If she could, she would marry the Winchester brothers. Shinmin Bali hasn’t missed a single episode and would rather skip sleep and meals than an episode of the popular horror drama show Supernatural. The mass communication student says she can sit through hours of her favourite show and calls herself a certified addict. “I usually watch it on AXN, but when I can’t wait for the next episode to air here, I get it off the Internet,” she says. She’s been doing this since 2011.
Law student Karandeep Aazan Khanna has been doing much the same for the last four years. He’s been hooked on shows like Game of Thrones, Boardwalk Empire, Homeland, Suits and Boston Legal. “I watch around four-five hours of shows when I have the time, which is usually the weekends,” he says excitedly.
You probably know people like this. And if you’re really honest, you’ve probably done something like this too. Binge viewing – the act of consuming your favourite TV show in huge chunks instead of single-episode doses – has taken over our TV viewing (and many would add) our waking lives. We’re catching up on an orgy of plotlines on our trusty laptops late into the night; slipping disc after disc into the DVD player just to find out what happened next on a cult drama show; we’re staying in on Sunday with the TV on for eight hours just to watch a marathon of our favourite funnies; those of us with fancy set-top boxes are even recording stuff we miss to watch them all at once, when we please. With today’s technology, it seems you can not only watch what you want, when you want, but also how much of it you want at a time.
TV channels are well aware of how this demand-supply dynamic has shifted. Taking a cue from international networks, Star World India began airing marathon sessions of their most popular shows four years ago. Rasika Tyagi, senior vice-president of English programming at Star India explains that the move gives viewers a chance to catch up on what they missed. “It also allows the channel to get new viewers to watch three to four episodes together. Besides, the viewers ask for it regularly,” she says.
While the crime drama Castle has found new fans in the marathon format, Tyagi says that sitcoms make for ideal binge viewing as they’re fun to watch with the family. “You don’t need to be clued in with the plot of a sitcom,” she adds. Zee Cafe’s marketing head Sharlton Menezes agrees: “They give us space for five-six episodes, which need not follow a story line, which makes sitcom marathons perfect for bingeing.
Drama on the other hand, requires the viewer to follow the story line.” The channel receives regular requests for marathons of The Vampire Diaries, The Mentalist and Pretty little Liars from viewers. None of these are sitcoms, which probably means fans are waiting to binge on drama too!
On The Record
While Menezes credits the phenomenon to the audience realising how easy it was to catch up on their favourite shows at one go, AXN business head Sunil Punjabi is of the opinion that binge viewing has always been around. He points out that film channels would run movie marathons like the Matrix trilogy long before anyone thought of doing the same with TV shows.

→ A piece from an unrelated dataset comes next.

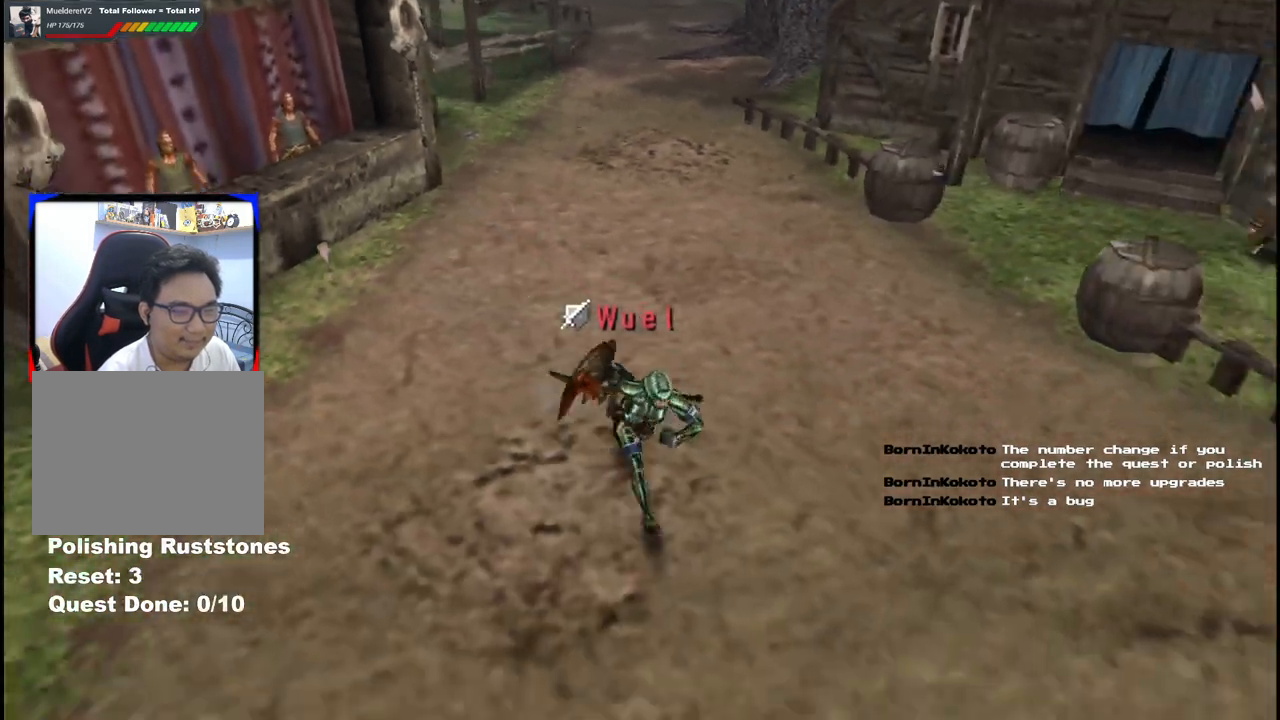
{"dt_ms": 1000, "buttons": ["START"], "left_stick": "down-right", "right_stick": "center"}
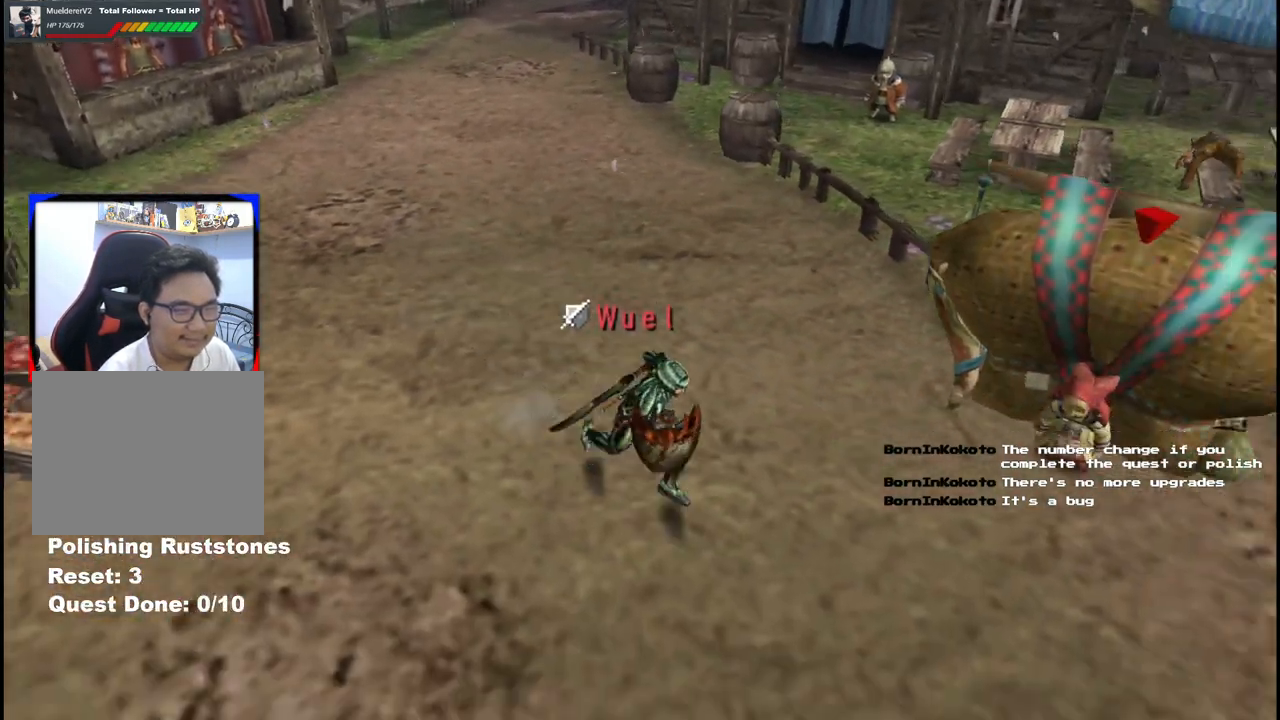
{"dt_ms": 500, "buttons": [], "left_stick": "down", "right_stick": "center", "events": [[50, "START", "up"], [217, "A", "down"], [250, "left_stick", "down"], [350, "A", "up"]]}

Tata Sky first allowed customers to record regular TV in 2008. The company’s CEO Vikram Mehra says that the need arose due to the fact that usually when our favourite show is on air, we might be busy doing something else. “You might have weekends free to watch television, but maybe your preferred show isn’t on air. Even internationally, almost 50 per cent of the market has digital or personal video recorders at home. So having the option of recording works well,” he says. Airtel, Videocon and Dish TV also offer digital video recorders in India.
On TATA Sky (which also lets you record your favourite show through your mobile phone or computer), Grey’s Anatomy is the most recorded programme. With channels like AXN, it’s suspense dramas like 24 that won over binge watchers. “Once a season was over, the audiences continually requested us for season marathons,” says business head, Sunil Punjabi. While other channels rely on drama for bingeing, AXN reserves marathons for reality shows such as Minute To Win It, The Voice and So You Think You Can Dance. Supernatural is another hot favourite.
If you’re not one for watching TV on TV, there’s always the DVD box set. Just order them off the Internet! “DVD sales account for 5-7 per cent of total media sales,” says a spokesperson from Flipkart. Their bestsellers include sitcoms like F.R.I.E.N.D.S, Two and a Half Men and The Big Bang Theory.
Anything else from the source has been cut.